June 3, 2014 – New York, NY – CUNY School of Law, MADRE and a coalition of international and Syrian women’s human rights groups have released a report on women’s human rights violations in Syria before and during the current war. These violations include sexual violence, torture and forced marriage, as well as women’s exclusion from peace negotiations and domestic political processes.
To generate the report’s findings, Syrian women’s rights activists and their international allies conducted research and interviews over the past year. The findings are further centered upon personal testimonies, gathered during a series of fact-finding trips to the region, carried out by CUNY Law School.
Today, Syria is also holding its presidential election, in the midst of a three-year war that has displaced over nine million people or over 40% of its citizens. The vote, already widely disputed, is projected to result in the re-election of President Bashar al-Assad.
“If this election were truly democratic, presidential candidates like Bashar al-Assad would be compelled to grapple with the issues presented here,” said Lisa Davis, CUNY Clinical Law Professor. “Our report reveals that women have been specific targets of violence in this brutal war, including rape deployed as a weapon to target individuals and terrorize communities. It also underscores that women already faced violence and discrimination long before the war and that sustainable peace will depend on undoing women’s systemic political exclusion.”

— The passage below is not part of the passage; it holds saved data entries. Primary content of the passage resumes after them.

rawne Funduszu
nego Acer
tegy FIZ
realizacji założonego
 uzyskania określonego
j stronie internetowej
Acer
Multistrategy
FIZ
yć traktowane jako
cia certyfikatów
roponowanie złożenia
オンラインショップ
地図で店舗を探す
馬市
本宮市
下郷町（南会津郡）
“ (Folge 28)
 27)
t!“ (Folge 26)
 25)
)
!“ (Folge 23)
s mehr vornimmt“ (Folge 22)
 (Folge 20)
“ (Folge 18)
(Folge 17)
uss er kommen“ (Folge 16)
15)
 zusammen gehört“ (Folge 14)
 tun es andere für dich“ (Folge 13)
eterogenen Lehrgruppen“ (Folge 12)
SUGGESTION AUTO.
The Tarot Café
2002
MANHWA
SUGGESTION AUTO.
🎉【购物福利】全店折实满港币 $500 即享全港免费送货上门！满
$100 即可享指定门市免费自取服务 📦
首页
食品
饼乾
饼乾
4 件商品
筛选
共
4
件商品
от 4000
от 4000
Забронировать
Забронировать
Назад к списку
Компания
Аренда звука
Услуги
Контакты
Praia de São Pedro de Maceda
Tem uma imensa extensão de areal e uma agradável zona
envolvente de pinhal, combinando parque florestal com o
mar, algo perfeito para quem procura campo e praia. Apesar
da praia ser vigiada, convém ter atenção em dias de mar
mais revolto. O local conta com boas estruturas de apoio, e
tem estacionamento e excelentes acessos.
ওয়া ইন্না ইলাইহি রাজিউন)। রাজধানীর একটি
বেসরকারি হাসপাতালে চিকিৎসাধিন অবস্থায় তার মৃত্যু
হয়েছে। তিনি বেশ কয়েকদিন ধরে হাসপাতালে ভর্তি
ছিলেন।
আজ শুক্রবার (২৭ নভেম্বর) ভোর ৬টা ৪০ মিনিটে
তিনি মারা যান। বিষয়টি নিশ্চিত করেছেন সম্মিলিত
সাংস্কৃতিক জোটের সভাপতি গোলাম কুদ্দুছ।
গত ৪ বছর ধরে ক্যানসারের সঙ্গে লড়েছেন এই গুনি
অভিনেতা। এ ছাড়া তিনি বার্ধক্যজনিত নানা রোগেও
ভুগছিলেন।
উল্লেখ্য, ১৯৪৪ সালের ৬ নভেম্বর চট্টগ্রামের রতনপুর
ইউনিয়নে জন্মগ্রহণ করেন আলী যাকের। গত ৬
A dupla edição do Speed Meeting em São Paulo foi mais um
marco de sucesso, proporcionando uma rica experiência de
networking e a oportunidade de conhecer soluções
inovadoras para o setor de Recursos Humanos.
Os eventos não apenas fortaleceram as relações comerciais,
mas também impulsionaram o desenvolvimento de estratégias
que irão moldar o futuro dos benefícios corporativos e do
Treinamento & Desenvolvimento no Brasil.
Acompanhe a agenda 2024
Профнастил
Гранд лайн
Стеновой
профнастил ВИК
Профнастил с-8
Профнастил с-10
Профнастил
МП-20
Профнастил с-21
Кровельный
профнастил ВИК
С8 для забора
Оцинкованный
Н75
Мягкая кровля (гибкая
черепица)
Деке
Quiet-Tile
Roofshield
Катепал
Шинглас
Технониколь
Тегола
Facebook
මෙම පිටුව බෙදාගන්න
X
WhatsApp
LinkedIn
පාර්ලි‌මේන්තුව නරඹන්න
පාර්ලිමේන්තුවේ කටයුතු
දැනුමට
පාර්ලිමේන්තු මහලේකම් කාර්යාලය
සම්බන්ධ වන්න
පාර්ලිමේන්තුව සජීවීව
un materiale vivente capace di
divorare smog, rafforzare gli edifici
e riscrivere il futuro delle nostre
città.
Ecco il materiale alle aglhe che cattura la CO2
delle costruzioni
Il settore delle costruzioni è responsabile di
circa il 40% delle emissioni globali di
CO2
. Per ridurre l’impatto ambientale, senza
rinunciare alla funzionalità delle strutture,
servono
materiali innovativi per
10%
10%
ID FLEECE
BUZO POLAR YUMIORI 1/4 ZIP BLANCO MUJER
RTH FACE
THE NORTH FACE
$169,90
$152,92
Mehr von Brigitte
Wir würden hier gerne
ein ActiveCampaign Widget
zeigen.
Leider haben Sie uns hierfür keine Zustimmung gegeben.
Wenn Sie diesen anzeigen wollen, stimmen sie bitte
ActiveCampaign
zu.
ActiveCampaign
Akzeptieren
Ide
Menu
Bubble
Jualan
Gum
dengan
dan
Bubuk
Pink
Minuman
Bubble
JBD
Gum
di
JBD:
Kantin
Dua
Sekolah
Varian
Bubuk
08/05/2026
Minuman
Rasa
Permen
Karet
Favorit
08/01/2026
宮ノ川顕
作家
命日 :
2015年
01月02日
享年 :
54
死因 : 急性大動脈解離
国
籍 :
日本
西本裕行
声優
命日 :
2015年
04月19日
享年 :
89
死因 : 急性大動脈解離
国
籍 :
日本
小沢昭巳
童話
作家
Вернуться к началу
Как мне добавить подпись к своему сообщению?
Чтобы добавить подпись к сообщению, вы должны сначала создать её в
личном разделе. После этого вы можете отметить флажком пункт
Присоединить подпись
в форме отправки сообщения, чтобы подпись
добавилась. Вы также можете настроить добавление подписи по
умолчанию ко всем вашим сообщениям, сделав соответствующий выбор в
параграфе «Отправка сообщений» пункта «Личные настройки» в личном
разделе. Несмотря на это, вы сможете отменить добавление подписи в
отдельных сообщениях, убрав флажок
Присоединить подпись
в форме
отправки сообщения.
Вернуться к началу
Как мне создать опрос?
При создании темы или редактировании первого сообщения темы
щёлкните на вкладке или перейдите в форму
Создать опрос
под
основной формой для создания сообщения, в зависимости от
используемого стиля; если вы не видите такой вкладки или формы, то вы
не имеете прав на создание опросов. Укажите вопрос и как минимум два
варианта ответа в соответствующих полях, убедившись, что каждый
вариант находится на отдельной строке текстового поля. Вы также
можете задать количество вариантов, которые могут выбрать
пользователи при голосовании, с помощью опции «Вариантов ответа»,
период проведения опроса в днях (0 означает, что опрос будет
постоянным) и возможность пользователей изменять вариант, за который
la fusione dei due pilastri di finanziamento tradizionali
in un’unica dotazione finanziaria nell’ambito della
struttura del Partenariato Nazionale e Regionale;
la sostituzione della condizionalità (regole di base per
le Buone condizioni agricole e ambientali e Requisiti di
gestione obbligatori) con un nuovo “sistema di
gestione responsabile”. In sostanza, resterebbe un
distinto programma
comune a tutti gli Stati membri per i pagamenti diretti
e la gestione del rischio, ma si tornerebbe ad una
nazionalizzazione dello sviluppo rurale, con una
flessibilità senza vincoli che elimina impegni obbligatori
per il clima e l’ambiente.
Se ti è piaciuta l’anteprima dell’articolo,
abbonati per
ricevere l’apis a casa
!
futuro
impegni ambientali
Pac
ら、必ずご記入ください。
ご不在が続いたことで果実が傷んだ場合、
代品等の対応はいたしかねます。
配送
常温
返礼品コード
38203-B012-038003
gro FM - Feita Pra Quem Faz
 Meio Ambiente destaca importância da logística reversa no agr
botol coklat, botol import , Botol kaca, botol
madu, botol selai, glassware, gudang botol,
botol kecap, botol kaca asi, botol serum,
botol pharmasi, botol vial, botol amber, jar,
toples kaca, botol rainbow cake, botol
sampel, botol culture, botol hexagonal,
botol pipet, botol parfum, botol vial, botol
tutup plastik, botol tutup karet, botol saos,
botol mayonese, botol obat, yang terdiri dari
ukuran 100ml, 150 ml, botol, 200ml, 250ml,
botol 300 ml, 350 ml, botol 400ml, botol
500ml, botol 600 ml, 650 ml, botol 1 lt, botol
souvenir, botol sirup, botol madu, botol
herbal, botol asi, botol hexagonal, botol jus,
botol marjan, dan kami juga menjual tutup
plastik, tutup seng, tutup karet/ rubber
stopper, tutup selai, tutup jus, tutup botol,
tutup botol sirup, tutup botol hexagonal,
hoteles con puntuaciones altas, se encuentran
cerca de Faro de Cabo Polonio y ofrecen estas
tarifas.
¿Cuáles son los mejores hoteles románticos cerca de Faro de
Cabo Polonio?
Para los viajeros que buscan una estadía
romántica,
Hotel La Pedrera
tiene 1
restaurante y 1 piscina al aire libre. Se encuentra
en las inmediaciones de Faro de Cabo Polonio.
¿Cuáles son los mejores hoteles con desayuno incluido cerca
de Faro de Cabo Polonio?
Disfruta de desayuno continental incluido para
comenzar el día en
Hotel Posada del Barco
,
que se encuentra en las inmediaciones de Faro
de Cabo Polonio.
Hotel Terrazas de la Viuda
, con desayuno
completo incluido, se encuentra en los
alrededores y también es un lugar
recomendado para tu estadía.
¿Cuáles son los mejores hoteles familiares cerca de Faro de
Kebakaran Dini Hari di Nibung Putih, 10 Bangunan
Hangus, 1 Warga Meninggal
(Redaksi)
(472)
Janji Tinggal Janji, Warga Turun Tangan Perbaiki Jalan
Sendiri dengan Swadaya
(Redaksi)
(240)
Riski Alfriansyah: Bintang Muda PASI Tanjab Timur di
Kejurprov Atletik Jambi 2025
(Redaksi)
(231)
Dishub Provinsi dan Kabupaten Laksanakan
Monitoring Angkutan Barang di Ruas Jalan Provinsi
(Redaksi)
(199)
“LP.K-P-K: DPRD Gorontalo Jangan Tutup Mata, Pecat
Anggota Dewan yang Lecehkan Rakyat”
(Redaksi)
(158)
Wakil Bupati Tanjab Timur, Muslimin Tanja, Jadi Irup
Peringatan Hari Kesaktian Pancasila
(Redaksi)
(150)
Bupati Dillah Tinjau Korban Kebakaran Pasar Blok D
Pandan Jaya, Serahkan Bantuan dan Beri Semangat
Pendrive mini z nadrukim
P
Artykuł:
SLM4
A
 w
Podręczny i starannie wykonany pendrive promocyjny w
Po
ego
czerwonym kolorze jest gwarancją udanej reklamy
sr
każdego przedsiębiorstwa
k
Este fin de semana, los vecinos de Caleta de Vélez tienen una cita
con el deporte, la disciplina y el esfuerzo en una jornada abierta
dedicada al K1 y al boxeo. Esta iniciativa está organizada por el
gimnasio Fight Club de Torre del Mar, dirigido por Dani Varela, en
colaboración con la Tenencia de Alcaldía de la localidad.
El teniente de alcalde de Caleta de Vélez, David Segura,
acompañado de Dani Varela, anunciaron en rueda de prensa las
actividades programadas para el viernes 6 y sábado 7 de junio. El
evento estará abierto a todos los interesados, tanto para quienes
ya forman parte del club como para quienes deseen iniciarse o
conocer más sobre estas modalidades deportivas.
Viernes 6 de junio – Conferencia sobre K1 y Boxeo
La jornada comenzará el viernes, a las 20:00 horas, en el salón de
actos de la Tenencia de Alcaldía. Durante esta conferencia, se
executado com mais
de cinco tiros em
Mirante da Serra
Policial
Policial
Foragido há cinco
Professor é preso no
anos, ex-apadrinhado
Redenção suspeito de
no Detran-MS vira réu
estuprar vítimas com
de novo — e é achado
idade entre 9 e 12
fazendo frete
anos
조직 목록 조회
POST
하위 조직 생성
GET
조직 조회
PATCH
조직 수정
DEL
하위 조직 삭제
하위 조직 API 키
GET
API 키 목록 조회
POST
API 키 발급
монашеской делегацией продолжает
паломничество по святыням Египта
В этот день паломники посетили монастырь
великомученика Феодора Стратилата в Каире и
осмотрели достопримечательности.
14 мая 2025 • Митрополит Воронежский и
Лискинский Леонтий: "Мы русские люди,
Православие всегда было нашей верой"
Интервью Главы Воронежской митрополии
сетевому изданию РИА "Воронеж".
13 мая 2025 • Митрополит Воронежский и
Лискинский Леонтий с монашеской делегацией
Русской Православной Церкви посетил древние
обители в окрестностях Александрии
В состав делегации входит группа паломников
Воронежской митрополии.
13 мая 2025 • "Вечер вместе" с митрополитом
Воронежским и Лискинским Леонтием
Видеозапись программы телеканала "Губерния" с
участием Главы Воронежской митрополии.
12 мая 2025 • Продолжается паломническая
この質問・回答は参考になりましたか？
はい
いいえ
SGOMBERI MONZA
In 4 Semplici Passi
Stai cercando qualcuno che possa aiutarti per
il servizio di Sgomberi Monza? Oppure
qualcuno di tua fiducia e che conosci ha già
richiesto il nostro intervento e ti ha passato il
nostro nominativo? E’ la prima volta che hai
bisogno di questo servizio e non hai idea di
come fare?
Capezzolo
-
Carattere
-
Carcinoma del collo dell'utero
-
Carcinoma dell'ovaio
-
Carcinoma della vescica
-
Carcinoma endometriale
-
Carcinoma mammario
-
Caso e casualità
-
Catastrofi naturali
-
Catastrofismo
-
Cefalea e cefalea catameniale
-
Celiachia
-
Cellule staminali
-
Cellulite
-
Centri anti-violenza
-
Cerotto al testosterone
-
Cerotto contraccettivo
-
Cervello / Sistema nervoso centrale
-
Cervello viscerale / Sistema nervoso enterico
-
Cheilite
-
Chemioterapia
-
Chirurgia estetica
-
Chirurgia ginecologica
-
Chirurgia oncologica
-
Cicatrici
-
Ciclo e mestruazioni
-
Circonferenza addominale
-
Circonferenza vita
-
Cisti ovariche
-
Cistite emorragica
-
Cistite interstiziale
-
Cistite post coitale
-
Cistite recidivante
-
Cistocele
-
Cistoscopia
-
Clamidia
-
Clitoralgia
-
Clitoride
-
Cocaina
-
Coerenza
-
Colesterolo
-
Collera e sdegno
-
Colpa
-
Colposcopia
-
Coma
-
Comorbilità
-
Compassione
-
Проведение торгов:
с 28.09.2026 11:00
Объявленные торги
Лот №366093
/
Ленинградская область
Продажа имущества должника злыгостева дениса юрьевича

The report, titled “Seeking Accountability and Demanding Change: A Report on Women’s Human Rights Violations in Syria Before and During the Conflict,” will be submitted for review by the United Nations. It will be presented before a UN Committee of women’s rights experts next month (known as the CEDAW Committee, charged with upholding the UN Convention on the Elimination of All Forms of Discrimination Against Women).
“The review before the Committee gives us a window of opportunity,” Davis continued. “Syrian women’s rights activists will have the chance to challenge their government’s internal assessment of its human rights record. What’s more, if the Committee endorses the recommendations in the report, it will lay the groundwork for activists to demand much-needed legal reforms to protect women in a post-war Syria.”